Photo diffusée par l'agence officielle syrienne SANA le 25 juillet 2026 montrant le ministre syrien des Affaires étrangères, Assaad al-Chaibani (à gauche), accueillant le secrétaire général de l'ONU, Antonio Guterres, à son arrivée à l'aéroport international de Damas. Photo SANA / AFP
Le secrétaire général de l'ONU, Antonio Guterres, a appelé samedi la communauté internationale à fournir une aide à la Syrie, qui se trouve à un « moment charnière », après une guerre civile dévastatrice.
« Je viens d'arriver à Damas pour une visite de solidarité. Mon message est clair : l'ONU est aux côtés de la Syrie à ce moment charnière, et j'appelle également la communauté internationale à ne ménager aucun effort pour soutenir le peuple syrien », a-t-il déclaré sur X.
M. Guterres est arrivé dans la matinée en Syrie, selon l'agence de presse officielle Sana, pour témoigner de son soutien à la transition politique du pays, dévasté par plus de treize ans de guerre. Cette visite est la première d'un secrétaire général de l'ONU en Syrie depuis celle de Ban Ki-moon en 2009. Elle intervient plus d'un an et demi après la chute fin 2024 du président Bachar el-Assad, renversé par une coalition de rebelles islamistes.
Le ministre syrien des Affaires étrangères, Assaad el-Chaibani, a accueilli à l'aéroport international de Damas M. Guterres qui est accompagné d'une délégation, a rapporté Sana. « L'opportunité qui se présente aujourd'hui ne se limite pas à se relever du conflit, mais inclut aussi les bases d'un avenir pour la Syrie marqué par plus de stabilité, d'inclusivité et de prospérité pour tous les Syriens », a déclaré le porte-parole du secrétaire général de l'ONU, Stéphane Dujarric. Le diplomate réaffirmera que « le rôle des Nations unies est d'accompagner et de soutenir le peuple syrien dans ce cheminement », a-t-il ajouté.
Lors de sa visite prévue jusqu'à lundi, Antonio Guterres doit notamment rencontrer le président Ahmad el-Chareh ainsi que des représentants de la société civile, des organisations représentant les femmes et les diverses communautés du pays.
« Période clé »
Depuis son arrivée au pouvoir, Ahmad el-Chareh a rompu avec son passé jihadiste et, en septembre, il a été le premier président syrien depuis Noureddine al-Atassi en 1967 à prononcer un discours devant l'Assemblée générale des Nations unies à New York. La communauté internationale n'a cessé d'inciter les nouvelles autorités islamistes à bâtir des institutions solides et efficaces, et instaurer une gouvernance inclusive et plurielle.
Le pays a été le théâtre en mars 2025 de massacres d'alaouites, minorité dont est issu M. Assad, et d'affrontements sanglants avec des combattants druzes la même année.
L'envoyé spécial adjoint de l'ONU pour la Syrie, Claudio Cordone, avait indiqué mardi que M. Guterres allait « réaffirmer l'engagement des Nations unies à soutenir le gouvernement syrien et le peuple syrien dans cette période clé pour l'histoire de la Syrie ». Le chef de l'ONU doit également aller à la rencontre de la force de maintien de la paix de l'ONU déployée dans une zone tampon sur le plateau du Golan depuis 1974.
Après le renversement de Bachar el-Assad, Israël a envoyé des troupes dans cette zone. Depuis lors, Israël a mené des incursions répétées sur le territoire syrien, ainsi que des bombardements, et a déclaré vouloir instaurer une zone démilitarisée dans le sud de ce pays.

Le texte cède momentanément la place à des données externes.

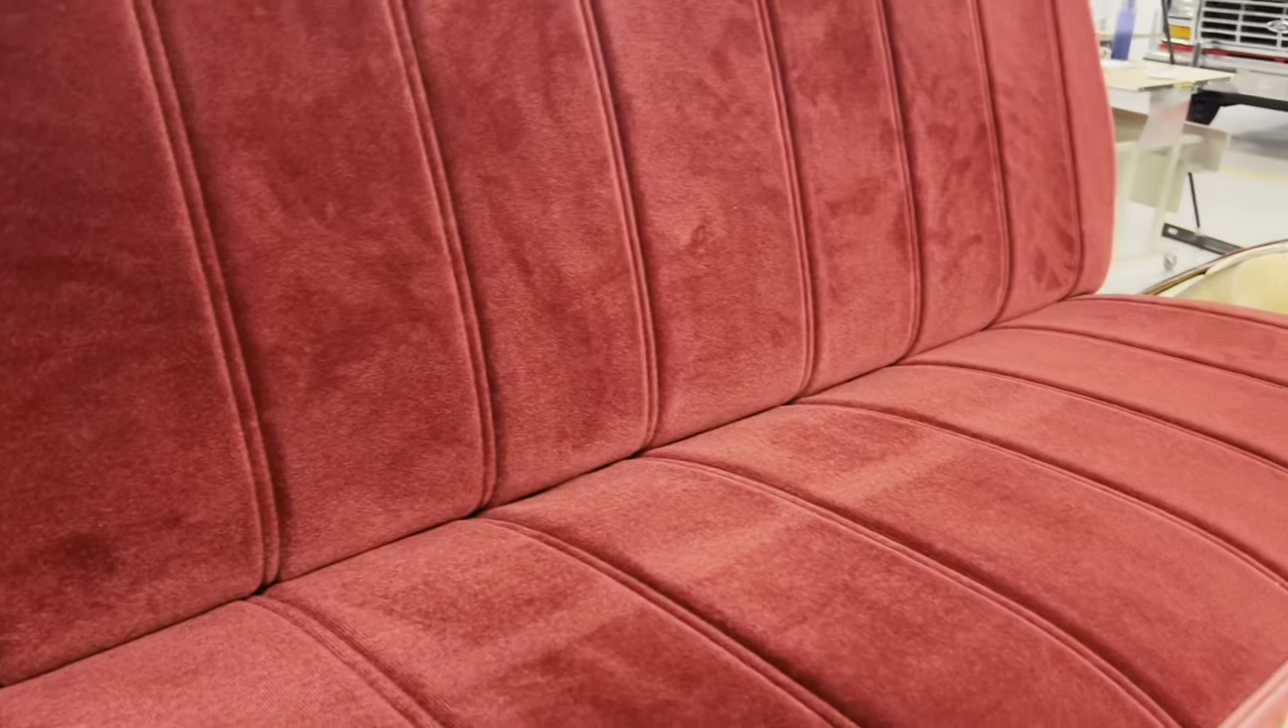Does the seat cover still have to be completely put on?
No.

Les infrastructures de la Syrie ont été très gravement endommagées par la guerre civile, entre 2011 et 2024, et le coût de la reconstruction a été évalué à plus de 216 milliards de dollars par la Banque mondiale.
Plusieurs hauts responsables de l'ONU se sont rendus en Syrie depuis la chute de Bachar el-Assad, notamment le haut-commissaire aux droits de l'homme, Volker Türk. Une délégation d'ambassadeurs du Conseil de sécurité de l'ONU avait également effectué une visite en décembre dernier.